A especialista também questiona a falta de clareza na lei sobre o que fazer com os animais que antes eram sacrificados. “O texto da lei não prevê claramente o que fazer com esses animais. É claro que não há espaço suficiente para todos os cães abandonados nos CCZs, canis municipais e nem mesmo nos canis de associações protetoras dos animais. Deixa-los em ambiente apertado, sem exercícios físicos e sem passeio é permitir que sofram física e psicologicamente. No caso dos gatos, não há maior tortura do que colocar vários deles juntos, porque eles só vivem em família. Sendo de grupos diferentes, eles se vêem entre antagonistas”, explica.
Deputado diz que o CCZ não deve mais aceitar animais saudáveis. Indagado pela ARCA Brasil sobre qual destino devem ter os animais do CCZ, o deputado Feliciano defende que a instituição seja proibida de aceitá-los. Segundo ele, o simples fato do abandono de animais constituir crime deveria impedir as pessoas de abandonarem seus animais. “O ato de assumir um animal é semelhante ao de assumir um filho”, diz ele. Infelizmente, sabemos que grande parte da população do estado não pensa da mesma maneira e o fato do abandono ser crime não as impede de deixar centenas de animais desamparados, sem água ou comida, diariamente.

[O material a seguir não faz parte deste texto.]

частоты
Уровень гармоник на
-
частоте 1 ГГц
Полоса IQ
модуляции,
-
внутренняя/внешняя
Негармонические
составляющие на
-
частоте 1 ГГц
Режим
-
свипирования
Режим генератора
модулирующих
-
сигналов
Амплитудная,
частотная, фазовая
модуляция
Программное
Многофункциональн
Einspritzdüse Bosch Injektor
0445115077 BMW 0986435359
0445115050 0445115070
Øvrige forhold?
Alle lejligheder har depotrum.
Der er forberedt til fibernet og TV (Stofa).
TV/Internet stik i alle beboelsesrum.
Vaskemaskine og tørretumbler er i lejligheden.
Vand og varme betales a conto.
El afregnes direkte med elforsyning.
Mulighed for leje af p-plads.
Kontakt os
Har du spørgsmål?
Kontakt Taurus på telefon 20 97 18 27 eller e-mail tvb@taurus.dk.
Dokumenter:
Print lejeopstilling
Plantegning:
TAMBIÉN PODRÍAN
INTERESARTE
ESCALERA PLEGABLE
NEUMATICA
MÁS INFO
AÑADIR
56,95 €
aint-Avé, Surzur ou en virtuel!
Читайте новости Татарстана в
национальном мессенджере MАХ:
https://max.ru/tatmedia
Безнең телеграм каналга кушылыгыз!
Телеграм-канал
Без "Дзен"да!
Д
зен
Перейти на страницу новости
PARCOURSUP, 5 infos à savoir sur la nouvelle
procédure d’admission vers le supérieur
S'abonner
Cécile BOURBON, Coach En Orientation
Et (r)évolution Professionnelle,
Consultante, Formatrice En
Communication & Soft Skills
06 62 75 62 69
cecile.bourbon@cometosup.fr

Em relação ao que fazer com os animais abandonados das cidades, Feliciano propõe ações de castração massiva e intensiva – a começar por cidades de 20 a 30 mil habitantes. No entanto, além de uma alegada “ação bairro a bairro”, ele não adiantou planos mais concretos em relação de como isso poderia ser realizado em metrópoles como São Paulo.
O político considera como um ponto importante do projeto o fato de ele regularizar convênios entre o Governo Estadual de São Paulo e as prefeituras e entidades de proteção animal. Outra ação contemplada na lei 700/07 é o recolhimento seletivo dos animais, como já é feito no CCZ de Guarulhos. “Nós não trazemos para cá indivíduos saudáveis se eles tiverem alguém que responda por eles dentro da comunidade onde estão, ainda que morando na rua. Nós os pegamos, castramos, identificamos e devolvemos ao local de origem. Essa pessoa que alimenta o animal é a responsável pelo que acontecer com ele”, conta Cristina Magnabosco.
Reduzir, se possível acabar, com as mortes de cães e gatos abandonados é o que todo o movimento, consciente e responsável, de proteção animal em todo o mundo persegue, incansavelmente. No entanto, as soluções não virão por decreto, mas quando a sociedade toda se mobilizar em um esforço conjunto para este fim. “Isso inclui aceitar as regras de mercado, já que com técnica adequada e gerenciamento eficiente uma castração pode ser oferecida de forma segura e por um valor muito abaixo do praticado atualmente. O subsídio público, utilizado em outros países, nos parece o caminho mais seguro e merece a atenção dos nossos valorosos representantes no legislativo”, resume Marco Ciampi, presidente da ARCA Brasil.